When Haskell was designed there was a bried discussion (if my memory
serves me) to have import be a decl, so it could occur anywhere a
normal declaration can occur.
I kinda like the idea, but some people didn't and it never happened.
-- Lennart
On Wed, Jan 14, 2009 at 3:12 PM, Neil Mitchell
Hi
1) In a Python string it is available the \U{name} escape, where name is a character name in the Unicode database.
As an example: foo = u"abc\N{VULGAR FRACTION ONE HALF}"
Hmm, looks nice, and sensible. But as soon as you've got \N{....} syntax I want:
"foo\E{show i}bar"
i.e. embed expressions in strings. I think this would be fantastic.
2) In Python it is possible to import modules inside a function.
In Haskell something like:
joinPath' root name = joinPath [root, name] importing System.FilePath (joinPath)
Looks a bit ugly, but kind of useful. I'd make the syntax:
joinPath' root name = joinPath [root,name] where import System.FilePath(joinPath)

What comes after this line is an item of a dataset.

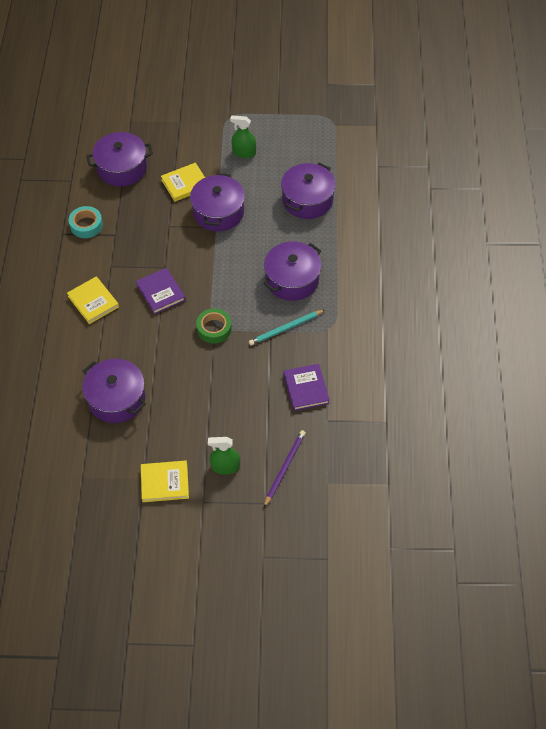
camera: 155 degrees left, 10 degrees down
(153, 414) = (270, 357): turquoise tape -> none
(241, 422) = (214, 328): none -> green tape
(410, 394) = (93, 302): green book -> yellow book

It does mean you need to read an entire file to see what functions it imports, but perhaps that is the way it should be. I could also imagine a syntax:
joinPath' root name = import.System.FilePath.joinPath [root,name]
i.e. doing an import and use at the same time.
Nice ideas, but they probably want implemented in a Haskell compiler and using in real life before they are ready for Haskell' like thoughts.